- [THE PROBLEM] From the listing below, copy only the lines from the line that contains "7: (307, 88)" to the line that contains "34: (382, 345)", counting those two lines as part of the copy.

##### INFORMATION SHOWN

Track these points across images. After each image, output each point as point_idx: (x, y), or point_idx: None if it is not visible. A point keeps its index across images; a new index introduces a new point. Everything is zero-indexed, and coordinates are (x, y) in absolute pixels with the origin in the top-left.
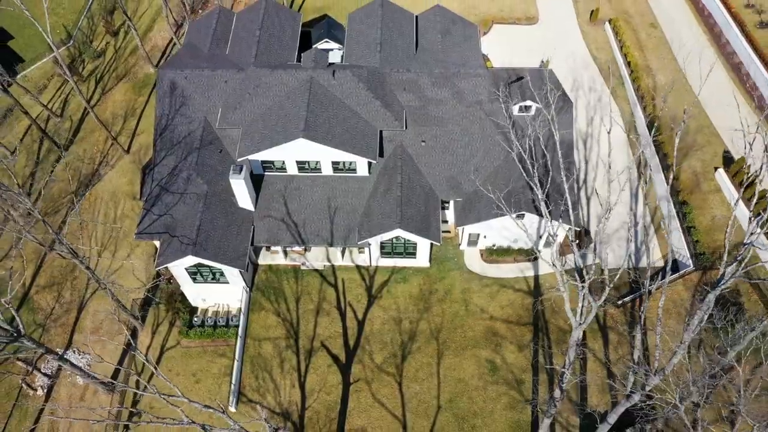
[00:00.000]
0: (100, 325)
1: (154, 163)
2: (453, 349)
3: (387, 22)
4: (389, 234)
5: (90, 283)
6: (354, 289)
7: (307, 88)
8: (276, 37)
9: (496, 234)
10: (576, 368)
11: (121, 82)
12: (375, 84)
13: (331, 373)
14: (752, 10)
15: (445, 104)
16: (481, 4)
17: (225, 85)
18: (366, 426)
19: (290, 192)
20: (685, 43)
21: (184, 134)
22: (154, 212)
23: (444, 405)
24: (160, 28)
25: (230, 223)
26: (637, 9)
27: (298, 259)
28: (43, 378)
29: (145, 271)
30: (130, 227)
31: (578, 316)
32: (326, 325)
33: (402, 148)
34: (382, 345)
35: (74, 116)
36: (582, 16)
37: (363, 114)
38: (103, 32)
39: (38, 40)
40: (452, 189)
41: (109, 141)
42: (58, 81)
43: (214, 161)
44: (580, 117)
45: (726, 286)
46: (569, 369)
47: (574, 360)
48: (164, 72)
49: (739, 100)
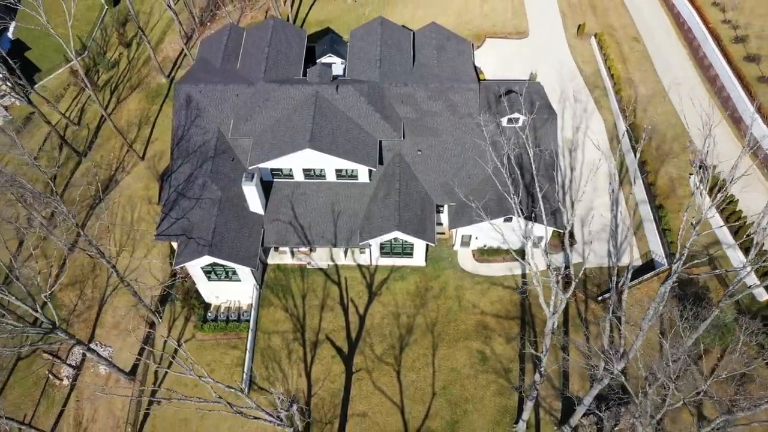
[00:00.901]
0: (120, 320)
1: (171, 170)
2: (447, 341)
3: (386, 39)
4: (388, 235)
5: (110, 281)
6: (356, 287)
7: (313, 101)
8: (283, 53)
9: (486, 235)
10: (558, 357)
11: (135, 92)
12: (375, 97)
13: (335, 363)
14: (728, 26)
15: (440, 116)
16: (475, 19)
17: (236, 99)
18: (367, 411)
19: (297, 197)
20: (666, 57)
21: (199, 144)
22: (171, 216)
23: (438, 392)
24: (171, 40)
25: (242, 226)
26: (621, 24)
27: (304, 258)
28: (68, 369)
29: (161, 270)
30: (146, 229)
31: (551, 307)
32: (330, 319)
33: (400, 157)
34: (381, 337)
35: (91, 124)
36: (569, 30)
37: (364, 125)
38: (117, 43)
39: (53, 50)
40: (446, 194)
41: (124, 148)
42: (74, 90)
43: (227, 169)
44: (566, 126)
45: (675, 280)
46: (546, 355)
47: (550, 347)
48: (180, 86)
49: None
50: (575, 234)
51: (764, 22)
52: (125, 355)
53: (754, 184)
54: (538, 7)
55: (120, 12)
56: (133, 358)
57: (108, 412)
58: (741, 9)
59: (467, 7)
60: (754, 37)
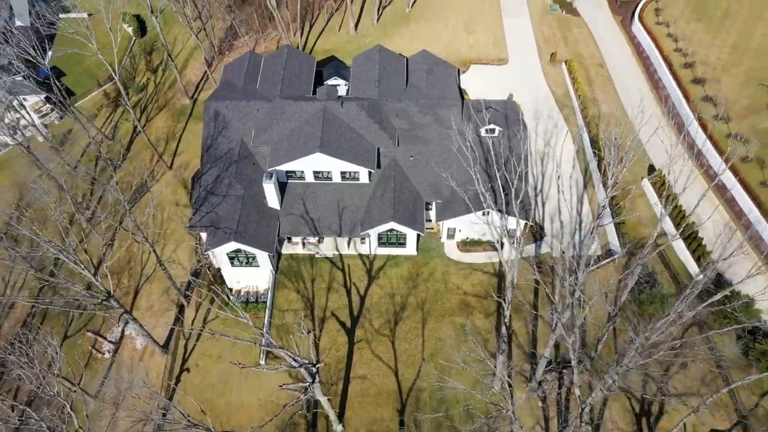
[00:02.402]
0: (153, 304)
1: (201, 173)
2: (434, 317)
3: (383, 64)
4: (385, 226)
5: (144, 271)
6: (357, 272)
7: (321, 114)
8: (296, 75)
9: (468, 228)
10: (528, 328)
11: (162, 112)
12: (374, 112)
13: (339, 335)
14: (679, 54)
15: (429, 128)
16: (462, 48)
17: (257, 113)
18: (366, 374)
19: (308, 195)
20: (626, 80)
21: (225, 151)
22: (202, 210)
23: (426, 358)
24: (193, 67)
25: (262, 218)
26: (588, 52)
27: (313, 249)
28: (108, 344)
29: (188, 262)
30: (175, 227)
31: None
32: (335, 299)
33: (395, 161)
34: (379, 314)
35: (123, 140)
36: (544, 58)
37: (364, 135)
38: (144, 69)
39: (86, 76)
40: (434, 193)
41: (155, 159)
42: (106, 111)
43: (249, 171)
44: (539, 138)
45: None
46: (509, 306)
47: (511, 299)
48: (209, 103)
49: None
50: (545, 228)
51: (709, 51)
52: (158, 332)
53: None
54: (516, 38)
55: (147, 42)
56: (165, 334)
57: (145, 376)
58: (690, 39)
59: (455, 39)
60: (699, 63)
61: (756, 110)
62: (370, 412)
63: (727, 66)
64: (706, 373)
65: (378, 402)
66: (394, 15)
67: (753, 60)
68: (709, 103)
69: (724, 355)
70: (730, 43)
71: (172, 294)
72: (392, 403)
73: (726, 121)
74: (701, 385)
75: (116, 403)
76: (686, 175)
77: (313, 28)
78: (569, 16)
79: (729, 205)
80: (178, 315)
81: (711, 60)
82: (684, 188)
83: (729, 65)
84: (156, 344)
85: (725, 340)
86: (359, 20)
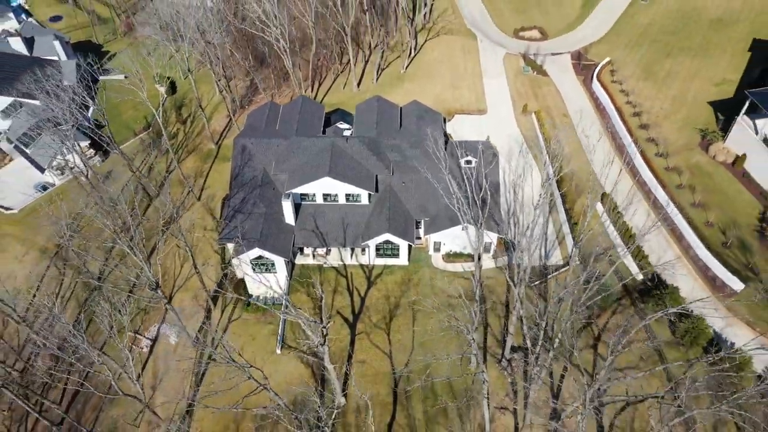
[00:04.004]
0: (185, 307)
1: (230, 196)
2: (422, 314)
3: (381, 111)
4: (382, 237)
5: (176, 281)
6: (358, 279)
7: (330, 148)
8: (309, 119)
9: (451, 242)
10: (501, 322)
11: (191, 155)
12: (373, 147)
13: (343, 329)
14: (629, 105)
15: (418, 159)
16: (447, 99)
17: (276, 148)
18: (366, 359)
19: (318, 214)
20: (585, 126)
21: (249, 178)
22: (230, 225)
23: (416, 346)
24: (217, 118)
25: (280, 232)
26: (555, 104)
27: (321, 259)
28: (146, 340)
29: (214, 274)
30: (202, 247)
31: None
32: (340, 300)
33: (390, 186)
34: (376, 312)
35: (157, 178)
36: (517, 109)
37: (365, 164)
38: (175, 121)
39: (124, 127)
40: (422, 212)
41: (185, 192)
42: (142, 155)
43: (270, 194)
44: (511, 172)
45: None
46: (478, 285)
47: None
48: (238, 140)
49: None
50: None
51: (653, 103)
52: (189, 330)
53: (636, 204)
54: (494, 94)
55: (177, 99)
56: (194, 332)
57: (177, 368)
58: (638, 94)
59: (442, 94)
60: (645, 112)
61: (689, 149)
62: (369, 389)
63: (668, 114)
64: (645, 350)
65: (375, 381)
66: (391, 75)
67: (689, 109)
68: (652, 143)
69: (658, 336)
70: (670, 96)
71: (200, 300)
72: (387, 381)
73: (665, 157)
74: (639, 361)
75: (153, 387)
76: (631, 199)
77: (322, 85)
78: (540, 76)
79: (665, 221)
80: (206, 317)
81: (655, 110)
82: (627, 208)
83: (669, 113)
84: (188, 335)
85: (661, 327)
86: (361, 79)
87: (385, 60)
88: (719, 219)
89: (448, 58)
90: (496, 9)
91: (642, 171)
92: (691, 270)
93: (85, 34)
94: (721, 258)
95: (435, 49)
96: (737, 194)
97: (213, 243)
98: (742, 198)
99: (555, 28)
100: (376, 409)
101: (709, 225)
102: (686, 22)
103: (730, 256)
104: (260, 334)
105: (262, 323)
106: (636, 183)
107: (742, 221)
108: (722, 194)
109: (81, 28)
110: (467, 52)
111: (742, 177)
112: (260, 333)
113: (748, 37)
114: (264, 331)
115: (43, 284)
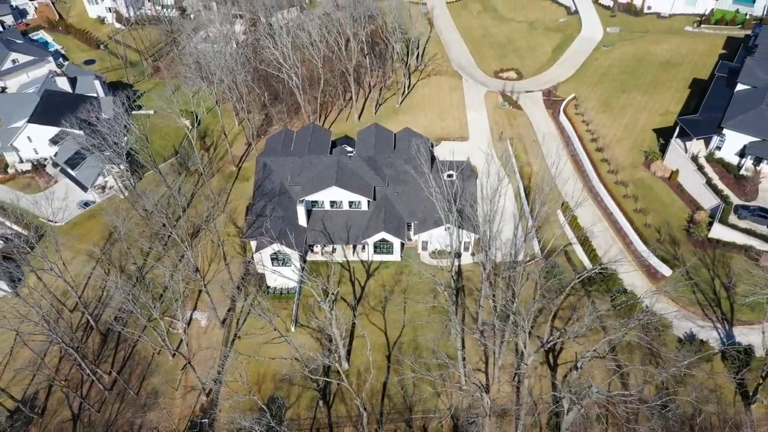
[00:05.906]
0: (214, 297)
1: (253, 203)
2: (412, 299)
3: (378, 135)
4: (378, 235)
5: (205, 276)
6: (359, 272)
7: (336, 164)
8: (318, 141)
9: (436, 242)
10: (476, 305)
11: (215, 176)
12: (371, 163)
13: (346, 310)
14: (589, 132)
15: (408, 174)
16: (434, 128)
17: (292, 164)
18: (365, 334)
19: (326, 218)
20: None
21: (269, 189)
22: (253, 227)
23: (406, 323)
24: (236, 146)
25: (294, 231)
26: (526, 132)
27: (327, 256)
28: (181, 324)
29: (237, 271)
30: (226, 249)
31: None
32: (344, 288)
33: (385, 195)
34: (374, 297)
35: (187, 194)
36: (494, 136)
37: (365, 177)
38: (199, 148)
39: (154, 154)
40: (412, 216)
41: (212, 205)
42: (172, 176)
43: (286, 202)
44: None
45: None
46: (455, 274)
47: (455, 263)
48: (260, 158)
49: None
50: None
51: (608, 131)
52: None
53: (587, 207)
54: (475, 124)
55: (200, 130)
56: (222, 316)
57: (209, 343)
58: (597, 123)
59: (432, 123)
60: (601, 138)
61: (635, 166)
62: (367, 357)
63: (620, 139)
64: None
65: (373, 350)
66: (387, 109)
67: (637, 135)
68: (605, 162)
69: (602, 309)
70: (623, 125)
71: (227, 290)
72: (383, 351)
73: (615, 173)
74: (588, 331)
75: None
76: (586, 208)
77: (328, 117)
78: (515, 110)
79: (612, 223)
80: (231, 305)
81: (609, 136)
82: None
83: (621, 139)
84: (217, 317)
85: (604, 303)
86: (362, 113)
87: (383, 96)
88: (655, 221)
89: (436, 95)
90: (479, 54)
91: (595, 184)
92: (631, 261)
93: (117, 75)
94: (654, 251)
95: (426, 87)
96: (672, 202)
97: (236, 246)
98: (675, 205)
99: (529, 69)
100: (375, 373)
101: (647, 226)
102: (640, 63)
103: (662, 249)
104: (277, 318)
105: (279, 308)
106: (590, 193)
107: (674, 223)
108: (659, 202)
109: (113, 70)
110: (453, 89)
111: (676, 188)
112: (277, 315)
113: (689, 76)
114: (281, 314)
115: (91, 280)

##########
##### INFORMATION SHOWN

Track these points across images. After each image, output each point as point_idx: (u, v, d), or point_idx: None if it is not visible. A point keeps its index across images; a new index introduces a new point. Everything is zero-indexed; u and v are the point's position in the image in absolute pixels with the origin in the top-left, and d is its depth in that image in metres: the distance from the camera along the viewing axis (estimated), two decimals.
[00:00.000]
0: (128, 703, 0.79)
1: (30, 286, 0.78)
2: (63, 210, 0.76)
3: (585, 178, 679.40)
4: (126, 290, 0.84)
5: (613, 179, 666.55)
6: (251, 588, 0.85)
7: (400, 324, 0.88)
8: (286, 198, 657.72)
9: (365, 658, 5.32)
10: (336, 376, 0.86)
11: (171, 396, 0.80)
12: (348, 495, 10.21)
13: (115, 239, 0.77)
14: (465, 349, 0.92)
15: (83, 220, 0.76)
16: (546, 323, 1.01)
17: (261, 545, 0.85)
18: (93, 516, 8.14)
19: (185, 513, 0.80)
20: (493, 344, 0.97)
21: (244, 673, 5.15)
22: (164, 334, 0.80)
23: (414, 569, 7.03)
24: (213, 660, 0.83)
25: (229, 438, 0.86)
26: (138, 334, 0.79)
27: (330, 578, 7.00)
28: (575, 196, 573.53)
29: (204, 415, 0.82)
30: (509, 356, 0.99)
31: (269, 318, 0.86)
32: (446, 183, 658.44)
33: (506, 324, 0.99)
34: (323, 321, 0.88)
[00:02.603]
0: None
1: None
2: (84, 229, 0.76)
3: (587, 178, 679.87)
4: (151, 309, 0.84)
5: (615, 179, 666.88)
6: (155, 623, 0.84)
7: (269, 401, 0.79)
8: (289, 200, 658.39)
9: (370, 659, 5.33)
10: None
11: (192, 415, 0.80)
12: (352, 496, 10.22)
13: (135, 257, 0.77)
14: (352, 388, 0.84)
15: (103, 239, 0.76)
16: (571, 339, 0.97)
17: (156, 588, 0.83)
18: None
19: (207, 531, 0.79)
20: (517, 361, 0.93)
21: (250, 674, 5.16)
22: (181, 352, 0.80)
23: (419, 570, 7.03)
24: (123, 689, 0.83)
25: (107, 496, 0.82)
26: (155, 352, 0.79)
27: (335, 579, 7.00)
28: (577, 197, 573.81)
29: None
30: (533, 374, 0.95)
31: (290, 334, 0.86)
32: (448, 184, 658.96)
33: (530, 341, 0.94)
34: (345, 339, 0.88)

##########
##### INFORMATION SHOWN

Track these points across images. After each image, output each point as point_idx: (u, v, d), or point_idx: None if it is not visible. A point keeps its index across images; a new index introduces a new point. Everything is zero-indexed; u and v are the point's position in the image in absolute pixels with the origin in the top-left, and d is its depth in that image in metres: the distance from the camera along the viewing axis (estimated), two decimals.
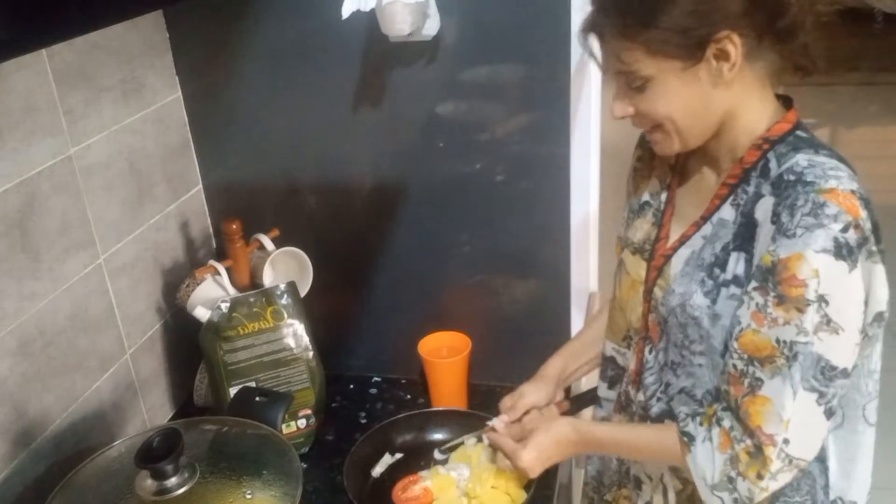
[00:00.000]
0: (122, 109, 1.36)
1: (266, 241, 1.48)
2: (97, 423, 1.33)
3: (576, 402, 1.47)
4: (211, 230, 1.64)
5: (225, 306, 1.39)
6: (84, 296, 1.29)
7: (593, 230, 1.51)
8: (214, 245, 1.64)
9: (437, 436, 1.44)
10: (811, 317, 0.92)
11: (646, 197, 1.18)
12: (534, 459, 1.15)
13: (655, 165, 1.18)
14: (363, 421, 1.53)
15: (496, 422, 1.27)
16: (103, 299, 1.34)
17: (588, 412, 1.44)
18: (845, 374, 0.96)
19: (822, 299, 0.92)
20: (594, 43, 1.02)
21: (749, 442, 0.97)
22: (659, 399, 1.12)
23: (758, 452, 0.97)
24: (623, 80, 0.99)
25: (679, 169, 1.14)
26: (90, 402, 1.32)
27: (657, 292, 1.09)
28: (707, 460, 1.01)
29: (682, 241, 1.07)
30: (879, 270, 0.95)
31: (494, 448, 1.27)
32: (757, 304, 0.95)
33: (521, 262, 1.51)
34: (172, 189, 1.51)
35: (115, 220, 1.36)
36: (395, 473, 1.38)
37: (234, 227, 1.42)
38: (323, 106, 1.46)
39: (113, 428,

##########

- [COMPLETED EXERCISE]
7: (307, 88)
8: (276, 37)
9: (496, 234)
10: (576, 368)
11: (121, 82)
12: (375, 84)
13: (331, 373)
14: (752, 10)
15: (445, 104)
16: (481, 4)
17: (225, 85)
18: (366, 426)
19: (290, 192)
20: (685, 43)
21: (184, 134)
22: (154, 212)
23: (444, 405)
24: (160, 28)
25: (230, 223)
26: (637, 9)
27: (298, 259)
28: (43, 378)
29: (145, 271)
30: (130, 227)
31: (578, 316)
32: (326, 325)
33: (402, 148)
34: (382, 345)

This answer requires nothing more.